Text passage
Across 7 days in their everyday life, children carried an accelerometer (movisens move-2/3; (Movisens GmbH, n.d.)) at the right side of their hip during wake times. Additionally, the children reported at the end of each day (before bedtime) their PS of the day on an established 61 item questionnaire (Traue, Hrabal, & Kosarz, 2000). The so-called Alltags-Belastungsfragebogen is the German version of the daily stress inventory (Brantley, Waggoner, Jones, & Rappaport, 1987) and assesses the number and intensity of stressful events during the day, which has been shown to be appropriate for assessing daily fluctuations in PS and revealed sound psychometric properties of Cronbachs α = 0.94, indicating a high internal consistency (Traue et al., 2000). In the present study, we received a McDonald’s omega of 0.96 referring to the total score across 7 days. Examples of the type of captured daily hassles include not being able to sufficiently complete a task, being misunderstood, losing a (sports) game, missing an appointment, being involved in a dispute, bad weather and disturbed sleep.

Together with their parents and prior to the assessment week, children received an extensive briefing and individual training how to handle the accelerometer and how to fill out the questionnaires at the PEZ. Parents were instructed to provide their children with help in filling out the questionnaire and in attaching the accelerometer in everyday life if necessary. We excluded 20 datasets due to missing accelerometer data, i.e., lost devices, technical errors; 5 datasets were excluded because of incomplete questionnaire data. In particular, we excluded data of participants with more than 30% missing data (i.e., less than 3 of 7 days of valid assessment data (Trull & Ebner-Priemer, 2020)). Thus, the final dataset comprised data from 74 children (42 female) with a mean age of 9.81 years (standard deviation [SD] = 1.66). The children wore accelerometers positioned on the right hip across the entire study period yet not during sleep times. The acceleration sensors (movisens move‑3 or -4; Movisens GmbH, Karlsruhe, Germany) captured triaxial movements with a measurement range: ± 8 g, a sampling frequency of 64 Hz, and a resolution of 12 bits. These devices have been validated to be appropriate for capturing human PAs (Anastasopoulou et al., 2014).

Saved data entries
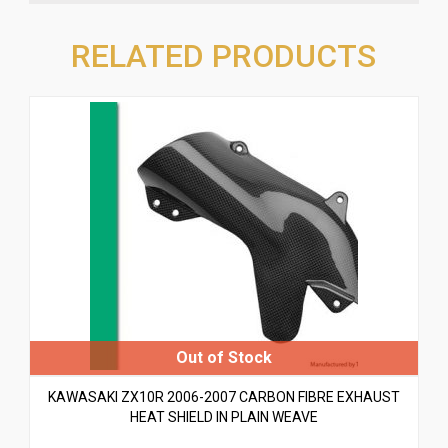
RELATED PRODUCTS
KAWASAKI ZX10R 2006-2007 CARBON FIBRE EXHAUST
HEAT SHIELD IN PLAIN WEAVE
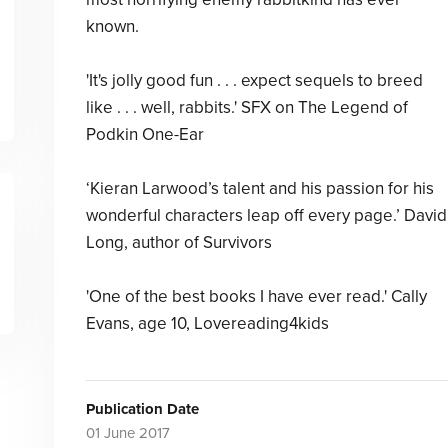
known.
'It's jolly good fun . . . expect sequels to breed
like . . . well, rabbits.' SFX on The Legend of
Podkin One-Ear
‘Kieran Larwood’s talent and his passion for his
wonderful characters leap off every page.’ David
Long, author of Survivors
'One of the best books I have ever read.' Cally
Evans, age 10, Lovereading4kids
Publication Date
01 June 2017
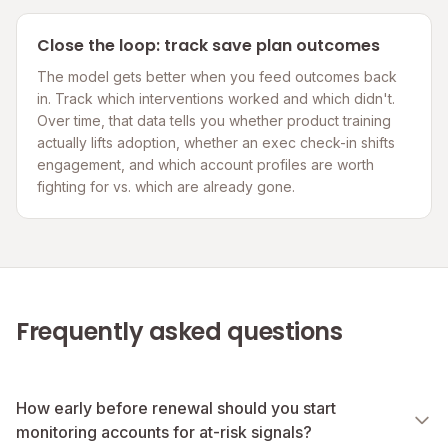
Close the loop: track save plan outcomes
The model gets better when you feed outcomes back
in. Track which interventions worked and which didn't.
Over time, that data tells you whether product training
actually lifts adoption, whether an exec check-in shifts
engagement, and which account profiles are worth
fighting for vs. which are already gone.
Frequently asked questions
How early before renewal should you start
monitoring accounts for at-risk signals?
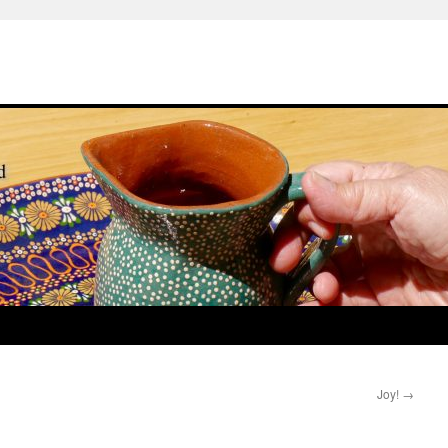
Joy!
→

Assignment 1
Using the passage on children's daily stress and activity tracking, answer these:
(a) How many items are on the questionnaire the children filled out each evening?
(b) How many datasets were dropped because of incomplete questionnaire data?
(c) At what sampling frequency did the acceleration sensors record movement?
Assignment 2
Carry on the passage on children's daily stress and activity tracking from its last sentence.
You won't need the records for this.

Written reply 1
(a) 61
(b) 5
(c) 64 Hz

Written reply 2
Data preprocessing

To calculate the average PA each child engaged in across each day, we followed established procedures as previously reported (Reichert et al., 2017; and von Haaren et al., 2016) and preprocessed the accelerometer data by calculating the mean movement acceleration intensity (MAI; using the software data analyzer (version 1.6.12129; Movisens GmbH, n.d.)). MAI represents the vector magnitude of acceleration captured at the sensor axes in milli‑g ([g]/1000). In particular, MAI is computed through eliminating gravitational components (high-pass filter at 0.25 Hz) and eliminating artifacts (such as vibrations of cycling rough roads and external sensor shocks; low-pass filter at 11 Hz) (Reichert et al., 2017; von Haaren et al., 2016). We merged the accelerometer and questionnaire data with a day-level resolution using the software SPSS, version 26 (SPSS Modeler—Überblick—Deutschland | IBM, n.d.).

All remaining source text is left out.